(Your task)
What follows is a set of records; repeat all of them exactly.

(Source records)

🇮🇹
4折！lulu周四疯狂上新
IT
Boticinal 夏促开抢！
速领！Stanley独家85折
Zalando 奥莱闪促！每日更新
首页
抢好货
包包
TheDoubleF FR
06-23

(Response for this exercise)
🇮🇹
4折！lulu周四疯狂上新
IT
Boticinal 夏促开抢！
速领！Stanley独家85折
Zalando 奥莱闪促！每日更新
首页
抢好货
包包
TheDoubleF FR
06-23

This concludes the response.